Tools: dbt docs (lineage within dbt), OpenLineage (cross-tool standard), DataHub, Atlan, Alation (commercial catalogs with lineage).
Freshness
Stale data lies silently. Monitor at every stage:
- Source freshness — when did the upstream system last load? dbt source freshness + alerts.
- Model freshness — when did the dbt model last run? dbt-utils recency tests.
- Dashboard freshness — when did the BI tool last refresh? Most BI tools surface this.
Set thresholds based on SLA. A daily-batch model should warn if not refreshed in 25 hours, error after 30. A near-real-time model: warn in minutes.
Volume
Row counts in expected range. Common patterns:
- Absolute — table has at least X rows.
- Relative — today's rows are within N% of trailing average.
- Statistical — N standard deviations from baseline.
Spikes and drops both matter. A spike could be duplication; a drop could be a broken ingestion. Both deserve alerts.
Schema
Column additions are usually safe. Removals, renames, type changes are usually bugs. Monitor:
- Expected columns exist.
- Types haven't changed.
- Unexpected new columns flagged for review (in case they're PII).
dbt model contracts make this explicit at the model level. Schema registries do it at the event-stream level.
Distribution
The "values look right" pillar. Things to watch:
- Null proportion — sudden jump in nulls = upstream broke.
- Value distribution — mean, p50, p95 of numeric columns. Sudden shifts = anomaly.
- Cardinality — distinct count of categorical columns. New / disappeared categories.
- Outlier rate — rows in tails of distribution.
This is where ML-driven tools (Monte Carlo, Anomalo) shine — they baseline distributions automatically and flag deviations.
Tools landscape
| Tool | Class | Best for |
|---|---|---|
| dbt tests + dbt-utils | OSS, in-warehouse | Baseline — every project should have these |
| dbt-expectations | OSS, in-warehouse | Distribution and statistical tests |
| Elementary | OSS, dbt-native | Anomaly detection + observability dashboard over dbt artifacts |
| Great Expectations | OSS, Python-first | Standalone validation pipelines, non-dbt environments |
| Monte Carlo, Bigeye, Anomalo | Commercial, ML-driven | Org-wide observability with less config |
| DataHub, Atlan, Alation | Commercial catalogs | Lineage + catalog + governance at scale |
| OpenLineage | OSS standard | Cross-tool lineage protocol |
Alerts that don't get ignored
The fastest way to break a data team's trust in their own monitoring: pages that fire too often. Discipline:
- Severity tiers — error (page), warn (Slack channel), info (dashboard only).
- Owners on every alert — assigned to a model and a person/team.
- Runbooks — when X alerts, do Y to investigate. Documented in the model's yaml or wiki.
- Quiet hours — non-critical alerts pause overnight; only true outages page at 3 AM.
- Alert review — weekly check: which alerts fired, which were noise, tune accordingly.

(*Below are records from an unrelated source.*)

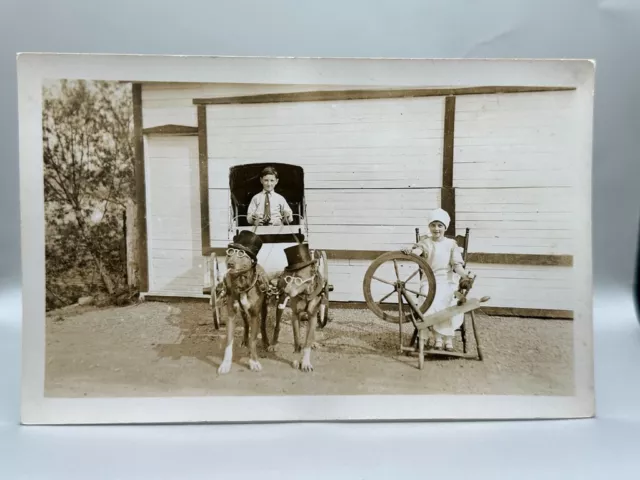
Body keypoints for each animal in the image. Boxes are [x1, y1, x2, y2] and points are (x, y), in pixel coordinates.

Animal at [218, 230, 272, 376]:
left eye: (241, 254)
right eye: (229, 253)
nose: (230, 264)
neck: (242, 284)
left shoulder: (254, 315)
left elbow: (253, 341)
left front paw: (254, 362)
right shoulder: (231, 315)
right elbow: (229, 342)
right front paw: (225, 364)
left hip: (264, 308)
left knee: (263, 325)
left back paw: (266, 342)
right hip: (242, 311)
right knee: (246, 324)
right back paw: (244, 340)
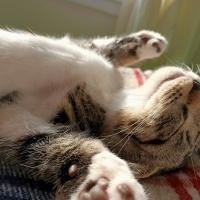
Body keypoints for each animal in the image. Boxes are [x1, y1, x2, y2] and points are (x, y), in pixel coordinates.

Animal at [0, 28, 199, 200]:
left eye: (178, 124)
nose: (197, 86)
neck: (110, 97)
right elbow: (86, 49)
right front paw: (147, 41)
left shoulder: (12, 119)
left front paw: (104, 183)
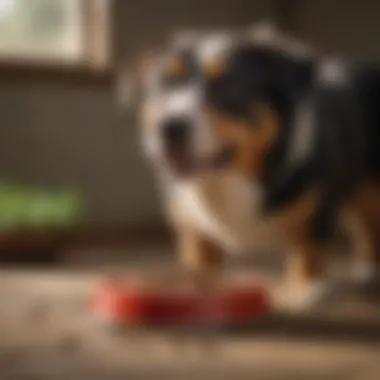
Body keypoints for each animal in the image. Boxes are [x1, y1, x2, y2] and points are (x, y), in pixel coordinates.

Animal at [120, 24, 380, 308]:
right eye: (166, 83)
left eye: (228, 85)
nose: (169, 127)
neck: (228, 179)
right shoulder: (194, 230)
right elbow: (200, 261)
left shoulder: (318, 211)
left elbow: (308, 252)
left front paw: (300, 292)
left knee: (368, 228)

Every "let me add a test for this" without thinking about severity leads to a future where everything fires constantly and nothing gets investigated. Tests are free to write; alerts are expensive to act on. Be conservative with what pages.
Talking points
"Five pillars — freshness, volume, schema, distribution, lineage. Freshness via source freshness checks and recency tests; volume via row-count anomaly detection; schema via tests on expected columns and dbt contracts; distribution via dbt-expectations or a commercial tool like Monte Carlo; lineage via dbt docs at minimum, OpenLineage or DataHub at scale. Severity discipline matters — error level for true contracts, warn for signal. Every alert needs an owner and a runbook, or it becomes noise."
"Walk the lineage backwards. Start at the dashboard — what model is it pulling from. Then the model — what does its SQL do, what's the grain, do the tests pass. Then sources — is upstream loading correctly. Common bugs at each layer: fanout from a wrong-grain join, NULL filters dropping rows silently, time-zone confusion, deduplication that didn't deduplicate, a stale incremental that lost late-arriving data. Once root-caused: fix the data, add a test that would have caught it, document the gotcha. Optional final step: postmortem if it's painful enough."